On May 26, Shell announced it temporarily had suspended the sale of gasoline at 108 company-owned stations in the New Orleans region. Later, the company said it also had closed pumps at about 90 independently owned stations, bringing the total to 198. Although Shell restored service at all but a handful of stations by May 30, the incident left drivers in a cloud of uncertainty as they took to the highways for trips during the Memorial Day weekend.

The new information also indicates that Shell erred on the side of caution in handling the situation. Although the company closed pumps at 198 stations, at least 33 of those stations had not received the bad gas.

Among those welcoming the list of stations is John Taylor of Covington. Taylor said he’s noticed problems with the fuel gauges on his 2002 Chevrolet Silverado pick-up and 1996 Chevrolet Corsica. But Taylor said clerks at the Shell stations in Covington and Mandeville where he normally buys gas told him that the stations hadn’t been affected.

The stations, in fact, are on the list.

Taylor said that knowing the stations received bad gasoline from Motiva “gives me a little peace of mind” as he prepares to file a claim asking Shell to pay to repair his vehicles.

Shell has agreed to pay for repairs and as of last week had received about 30,000 claims from drivers in Louisiana and Florida. Some gasoline from the Norco refinery was sent to Florida and sold from Port Everglades and Tampa stations.

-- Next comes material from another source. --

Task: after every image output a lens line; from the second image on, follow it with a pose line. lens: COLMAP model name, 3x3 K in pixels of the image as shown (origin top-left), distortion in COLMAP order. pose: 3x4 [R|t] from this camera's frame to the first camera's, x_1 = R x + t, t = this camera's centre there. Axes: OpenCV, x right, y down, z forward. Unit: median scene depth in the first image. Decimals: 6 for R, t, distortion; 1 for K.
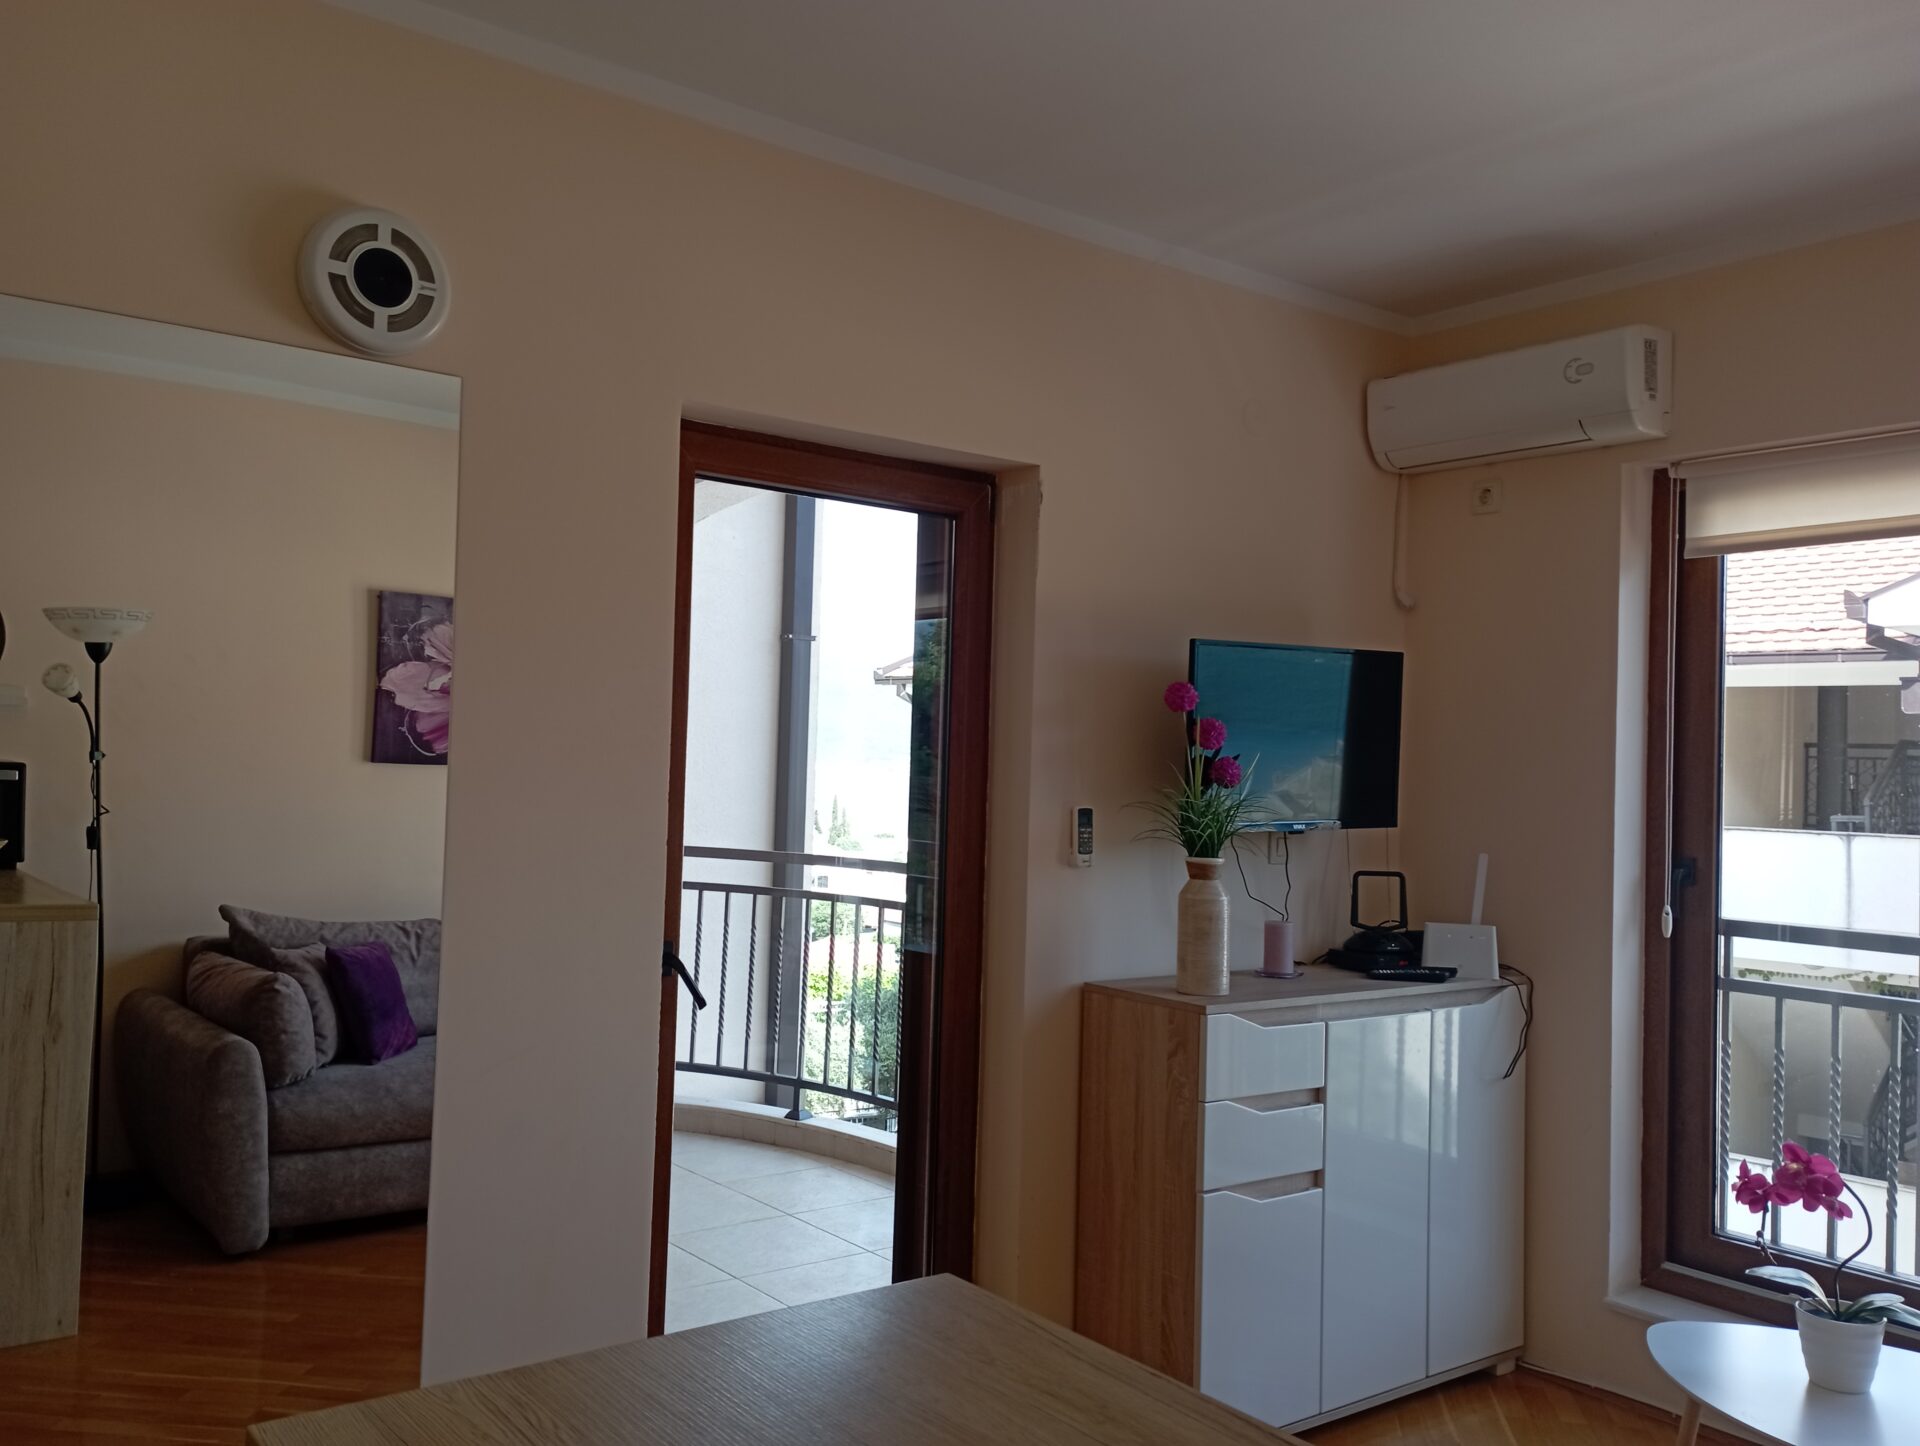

Louisiana Attorney General Charles Foti’s office refused requests to release information it had concerning locations that might have sold the bad gasoline. Initially, a spokeswoman said the attorney general would not release the list because of “attorney client privilege.” Later, in denying a request filed under the Louisiana Public Records Act for a list of stations “where . . . problem gasoline was sold,” Isabel Wingerter, chief of Foti’s consumer protection section, wrote, “We have no conclusive list that identifies those stations.”

In an interview, Wingerter said the information Foti’s office had obtained would be useless to consumers.

“You’ve got the same list in your telephone book,” she said. “It lists every Shell station. That doesn’t mean every Shell station sold bad gas.”

Not all of the area’s stations were on the list released by Shell. In any case, Wingerter said, consumers don’t need a list to know if they bought bad gasoline.

“If they got bad gas, they know it,” she said.